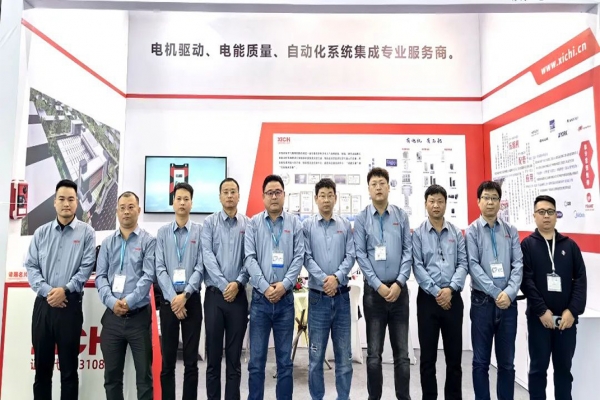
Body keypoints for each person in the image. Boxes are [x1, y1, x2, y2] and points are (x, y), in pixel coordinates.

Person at [25, 179, 96, 400]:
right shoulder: (41, 233)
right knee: (42, 371)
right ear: (54, 202)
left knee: (69, 371)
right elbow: (31, 266)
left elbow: (86, 268)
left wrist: (65, 290)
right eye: (62, 199)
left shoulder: (87, 233)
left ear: (77, 203)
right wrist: (49, 291)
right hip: (43, 307)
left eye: (71, 199)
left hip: (70, 306)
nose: (66, 204)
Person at [353, 167, 412, 400]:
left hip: (399, 292)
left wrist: (399, 282)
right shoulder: (361, 219)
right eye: (374, 184)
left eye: (382, 183)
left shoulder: (401, 216)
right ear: (368, 189)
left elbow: (408, 251)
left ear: (389, 187)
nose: (378, 187)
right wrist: (378, 285)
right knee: (374, 355)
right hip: (373, 294)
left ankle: (403, 397)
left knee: (402, 355)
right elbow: (361, 255)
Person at [520, 195, 587, 400]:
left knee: (564, 371)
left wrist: (572, 311)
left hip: (566, 322)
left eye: (550, 211)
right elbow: (526, 281)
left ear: (556, 215)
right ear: (534, 216)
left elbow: (580, 280)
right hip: (539, 320)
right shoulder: (527, 245)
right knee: (538, 370)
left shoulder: (570, 246)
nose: (546, 216)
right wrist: (541, 311)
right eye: (541, 212)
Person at [245, 174, 305, 400]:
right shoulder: (253, 224)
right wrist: (265, 287)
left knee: (284, 363)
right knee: (256, 362)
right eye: (269, 193)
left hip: (285, 301)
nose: (273, 196)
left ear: (284, 195)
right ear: (263, 197)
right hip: (260, 301)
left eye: (277, 192)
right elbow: (249, 258)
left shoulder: (294, 224)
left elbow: (298, 257)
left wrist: (284, 285)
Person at [95, 191, 156, 400]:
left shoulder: (148, 241)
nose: (126, 212)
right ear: (117, 211)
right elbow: (100, 277)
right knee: (112, 378)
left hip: (138, 318)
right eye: (122, 208)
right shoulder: (107, 243)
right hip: (112, 318)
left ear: (138, 210)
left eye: (131, 207)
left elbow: (148, 276)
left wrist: (129, 301)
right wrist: (112, 302)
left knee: (144, 378)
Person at [466, 180, 523, 400]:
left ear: (500, 202)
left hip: (508, 304)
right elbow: (473, 265)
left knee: (507, 363)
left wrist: (509, 292)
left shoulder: (510, 231)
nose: (490, 202)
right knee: (481, 362)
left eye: (494, 198)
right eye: (486, 198)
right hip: (482, 303)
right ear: (478, 201)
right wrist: (495, 292)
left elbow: (518, 264)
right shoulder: (472, 231)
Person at [412, 184, 468, 400]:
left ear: (446, 204)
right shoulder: (418, 234)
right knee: (427, 359)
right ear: (425, 204)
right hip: (428, 301)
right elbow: (417, 267)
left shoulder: (456, 233)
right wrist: (437, 292)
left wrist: (450, 289)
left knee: (454, 359)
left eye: (440, 201)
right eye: (432, 201)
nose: (436, 205)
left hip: (453, 300)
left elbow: (463, 264)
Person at [303, 178, 355, 400]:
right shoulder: (307, 226)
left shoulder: (345, 225)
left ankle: (343, 397)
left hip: (341, 298)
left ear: (335, 198)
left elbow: (351, 255)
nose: (326, 199)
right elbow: (306, 257)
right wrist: (326, 280)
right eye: (322, 195)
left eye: (330, 195)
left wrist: (337, 278)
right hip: (318, 298)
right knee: (316, 358)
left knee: (344, 358)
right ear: (316, 199)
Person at [202, 178, 250, 400]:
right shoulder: (209, 223)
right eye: (226, 192)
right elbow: (207, 256)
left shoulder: (248, 224)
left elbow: (250, 258)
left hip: (238, 298)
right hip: (214, 297)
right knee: (213, 359)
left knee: (234, 360)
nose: (229, 195)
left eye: (233, 192)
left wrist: (237, 283)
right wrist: (224, 285)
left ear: (239, 196)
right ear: (220, 196)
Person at [155, 182, 204, 400]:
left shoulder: (200, 232)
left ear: (191, 203)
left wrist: (185, 296)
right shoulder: (163, 233)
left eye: (186, 199)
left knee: (191, 362)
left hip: (191, 301)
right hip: (169, 303)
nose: (182, 202)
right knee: (167, 362)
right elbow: (159, 268)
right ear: (173, 202)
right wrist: (174, 299)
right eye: (178, 199)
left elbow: (201, 267)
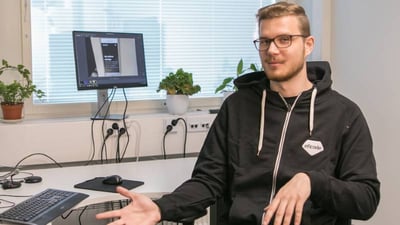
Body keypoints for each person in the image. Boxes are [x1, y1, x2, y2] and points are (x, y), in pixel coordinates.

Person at [96, 2, 380, 225]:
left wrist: (312, 182)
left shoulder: (344, 115)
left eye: (284, 39)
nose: (272, 50)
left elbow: (366, 199)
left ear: (308, 45)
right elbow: (208, 182)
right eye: (265, 41)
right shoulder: (237, 107)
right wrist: (161, 207)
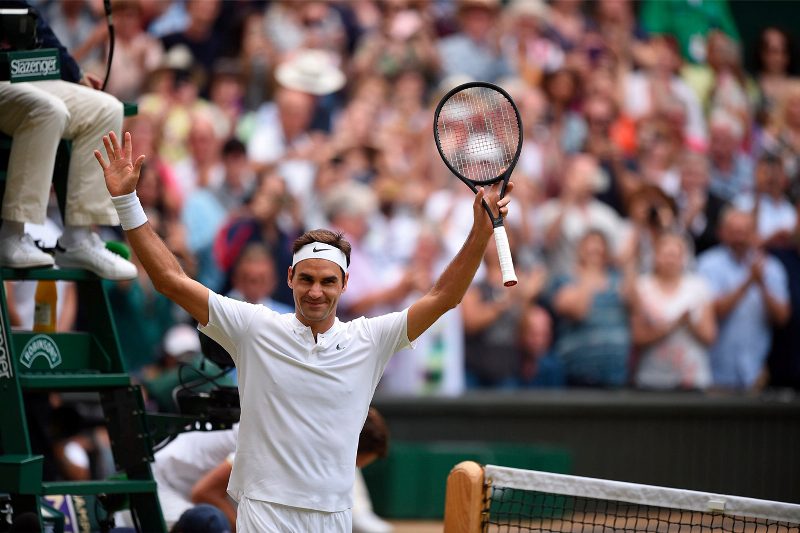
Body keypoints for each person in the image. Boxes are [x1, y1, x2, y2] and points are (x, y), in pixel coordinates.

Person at [94, 130, 513, 531]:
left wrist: (479, 233)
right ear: (290, 277)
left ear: (344, 285)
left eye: (328, 281)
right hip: (263, 514)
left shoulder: (369, 339)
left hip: (332, 517)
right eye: (307, 279)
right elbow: (170, 280)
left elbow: (444, 296)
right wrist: (128, 200)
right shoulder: (254, 326)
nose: (316, 291)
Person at [0, 1, 138, 280]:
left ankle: (78, 238)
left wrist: (75, 75)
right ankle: (12, 234)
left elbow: (32, 23)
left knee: (106, 108)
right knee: (47, 109)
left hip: (17, 76)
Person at [697, 208, 791, 390]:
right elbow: (715, 312)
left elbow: (782, 318)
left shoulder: (771, 267)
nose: (739, 238)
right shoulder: (707, 264)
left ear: (754, 234)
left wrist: (762, 284)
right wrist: (748, 282)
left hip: (756, 373)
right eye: (734, 232)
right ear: (721, 233)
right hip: (716, 371)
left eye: (744, 232)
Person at [631, 231, 717, 390]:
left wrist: (689, 323)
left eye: (675, 255)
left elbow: (709, 336)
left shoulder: (699, 286)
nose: (670, 260)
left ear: (684, 258)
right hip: (653, 377)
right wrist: (672, 325)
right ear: (655, 256)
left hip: (692, 377)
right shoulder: (642, 286)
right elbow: (638, 336)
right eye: (665, 254)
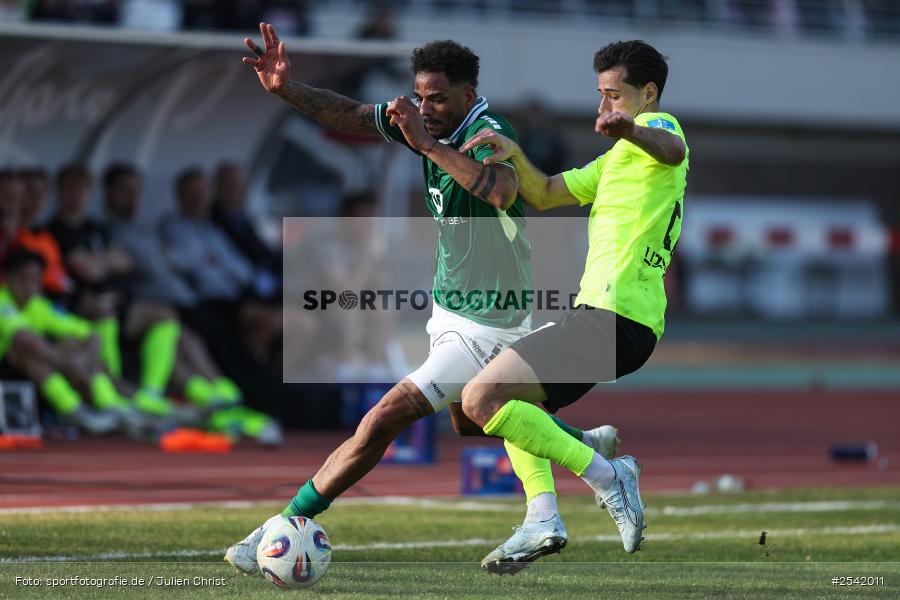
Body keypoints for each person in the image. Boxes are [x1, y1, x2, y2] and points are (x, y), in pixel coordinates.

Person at [225, 23, 619, 575]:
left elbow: (503, 190)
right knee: (469, 422)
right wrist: (287, 89)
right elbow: (349, 115)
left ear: (469, 93)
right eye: (421, 95)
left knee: (382, 418)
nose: (426, 107)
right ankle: (581, 442)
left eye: (438, 97)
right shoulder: (418, 119)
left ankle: (283, 523)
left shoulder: (487, 129)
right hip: (451, 307)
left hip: (490, 318)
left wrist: (427, 144)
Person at [457, 40, 689, 555]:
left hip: (619, 317)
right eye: (600, 95)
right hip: (607, 319)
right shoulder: (612, 163)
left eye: (614, 95)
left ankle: (608, 475)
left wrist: (632, 128)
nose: (604, 106)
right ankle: (543, 514)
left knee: (479, 397)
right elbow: (541, 193)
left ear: (647, 95)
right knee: (509, 403)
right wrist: (513, 152)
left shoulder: (662, 130)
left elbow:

────

All lines above from the line with "right eye: (269, 193)" through the line with "left knee: (144, 378)", both included, are to be set down exactly, with nothing else.

right eye: (269, 193)
left hip: (285, 301)
nose: (273, 196)
left ear: (284, 195)
right ear: (263, 197)
right hip: (260, 301)
left eye: (277, 192)
right elbow: (249, 258)
left shoulder: (294, 224)
left elbow: (298, 257)
left wrist: (284, 285)
Person at [95, 191, 156, 400]:
left shoulder: (148, 241)
nose: (126, 212)
right ear: (117, 211)
right elbow: (100, 277)
right knee: (112, 378)
left hip: (138, 318)
right eye: (122, 208)
right shoulder: (107, 243)
right hip: (112, 318)
left ear: (138, 210)
left eye: (131, 207)
left elbow: (148, 276)
left wrist: (129, 301)
right wrist: (112, 302)
left knee: (144, 378)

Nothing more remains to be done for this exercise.